Carriage wheels pivoting, steel on gravel, and off they rumbled: the glow of their torches shimmering past the schoolhouse windows—panning the ceiling in arcs of yellow, into which Auntie emerged from the kitchen. She stood by the window to watch them go. Ephraim, cross-eyed, stumbled behind her. He tripped on a table leg, fell to it, rolled over, belly-up, and clamped down, not letting go.

  The blood in his veins had begun to boil. It felt like his spine was hyperextending.

  A series of turbulent flashes commenced, each of them striking a cardio thunderbolt—booming cacophonic, fragmented crashes of falling timber and echoing foghorns—beaming erratically in between fire and blackness, the stench of decay and malevolence, deafening, blinding, burning his nostrils—whirling adrift in it, slipping away …

  On coming to, he thought that a good deal of time had elapsed. Auntie was still at the window, but now she had opened the blinds. She no longer seemed concerned with the road patrols.

  Slowly, she stepped away from the window and mumbled: “We don’t want to block your light.”

  Again, it was such a bizarre remark, he had trouble believing she’d actually made it.

  Along the horizon, a gentle glow appeared behind the retreating clouds.

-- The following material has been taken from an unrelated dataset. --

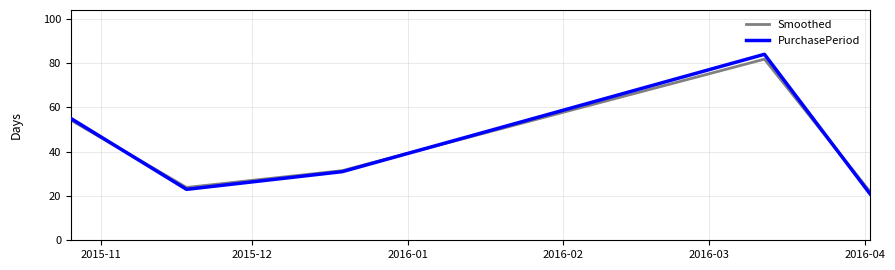

What is the lowest value of the PurchasePeriod series?

21.0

  Doubtfully looking him over, Auntie returned to the subject. “You really don’t know?”

  He shook his head.

  Again, she appeared surprised, though not altogether amazed, by his incomprehension. Maybe she’d always assumed that community rumor had filled him in on this matter. Maybe she thought he’d been able to distinguish between fact and fiction.

  If so, she was wrong.

  At last, with an air of sardonic mirth, she went on: “I guess there’s no harm in telling.”

  She took a deep breath and turned. Exhaling slowly, as though to say “Where to begin,” she proceeded from what he could only assume was the start, in a time when his parents were young …

  The year before Ephraim’s birth, it had been—when his mother Maria’s beloved brother, Jacob, was called up for military service. As a member of The Order, his term had been delegated to public utility work. For many families, “road patrol,” as this option was known, was no better than combat—as, even though young men were spared active duty (which wasn’t at all to be taken for granted), their terms of service were such as, too often, proved wholly disastrous to life back home.